Electrochemical Oxidation of CO/H2 Mixtures on Ni and Ceria Pattern Anodes

In many proposed applications of SOFC, the syngas, primarily containing CO and H2, will be fed directly to the anode. Therefore, the understanding of electrochemical co-oxidation of CO/H2 fuel is very important for designing fuel cell systems and their long term operation. Pattern electrodes with well-defined geometrical electrode/electrolyte interface have been successfully applied as a tool to study the electrochemical oxidation mechanisms at triple phase boundary (TPB).

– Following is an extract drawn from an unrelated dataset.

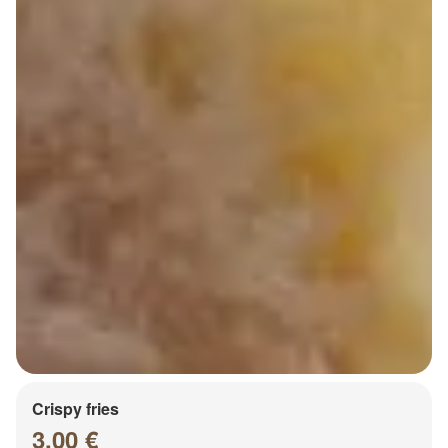
Crispy fries
3.00 €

So far, Ni/YSZ cermet anodes have mostly been used to study CO/H2 co-oxidation and Ni pattern anodes to study elementary reaction mechanisms of CO and H2. Recently, ceria based anodes are becoming of potential interest because of their ability to suppress carbon deposition on electrodes besides other advantages of ceria over conventional Ni based anodes. Ceria has widely been used for preferential oxidation of CO in automotive industry. However, only limited experimental data is available for electrochemical oxidation CO/H2 mixtures on ceria.

In this study, electrochemical oxidation of dry CO/H2 mixtures on symmetrical Ni and ceria pattern anodes on YSZ electrolyte has been examined between 700-850 oC. Regardless of the mixed ionic and electronic (MIEC) nature of ceria, ceria patterns were prepared for comparison with Ni pattern anodes with the same geometrically defined TPB length. Dry environment was used to exclude the possible side reactions like water gas shift in case of CO and CO/H2 mixtures.

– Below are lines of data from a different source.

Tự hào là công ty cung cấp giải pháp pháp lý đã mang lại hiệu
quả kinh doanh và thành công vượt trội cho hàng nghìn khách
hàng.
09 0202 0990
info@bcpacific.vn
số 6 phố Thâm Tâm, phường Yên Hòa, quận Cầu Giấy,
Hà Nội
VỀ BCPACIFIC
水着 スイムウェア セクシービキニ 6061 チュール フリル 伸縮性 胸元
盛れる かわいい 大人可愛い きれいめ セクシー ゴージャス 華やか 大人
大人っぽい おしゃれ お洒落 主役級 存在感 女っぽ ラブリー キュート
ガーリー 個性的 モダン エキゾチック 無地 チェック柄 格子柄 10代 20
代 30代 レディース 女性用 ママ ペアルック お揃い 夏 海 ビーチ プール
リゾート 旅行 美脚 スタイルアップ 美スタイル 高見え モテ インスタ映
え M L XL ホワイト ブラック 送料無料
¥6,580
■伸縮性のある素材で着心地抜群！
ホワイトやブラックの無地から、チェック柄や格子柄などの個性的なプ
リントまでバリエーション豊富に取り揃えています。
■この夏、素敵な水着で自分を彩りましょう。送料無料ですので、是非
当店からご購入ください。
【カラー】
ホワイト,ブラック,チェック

Spectra obtained from electrochemical impedance spectroscopy (EIS) of Ni and ceria anodes for different gas environments at 800 oC are shown in figure. EIS with Ni anodes revealed 2-3 times higher polarization resistance for pure CO as compared to pure H2. The addition of small quantities of H2 in CO decreased the polarization resistance drastically, indicating negligible contribution of CO oxidation for total current production.

With ceria electrodes the polarization resistance was 5-6 times higher in case of CO as compared to pure H2. For all considered CO/H2 mixtures the polarization resistance was closer to that of pure H2 indicating preferential oxidation of H2 which is contrary to the expected role of ceria catalyst for preferential oxidation of CO as observed in case of non-electrochemical oxidation.

Impedance spectra from both Ni and ceria pattern anodes were fitted to the equivalent circuit model [R(RQ)(RQ)]. In all impedance spectra with ceria patterns, a small arc at high frequency was observed as compared to main arc at low frequency. Relaxation frequency of small arc was much higher as compared to the main arc. Activation energies for both Ni and ceria anodes were also similar to that of pure hydrogen for all considered mixtures further indicating preferential oxidation of hydrogen.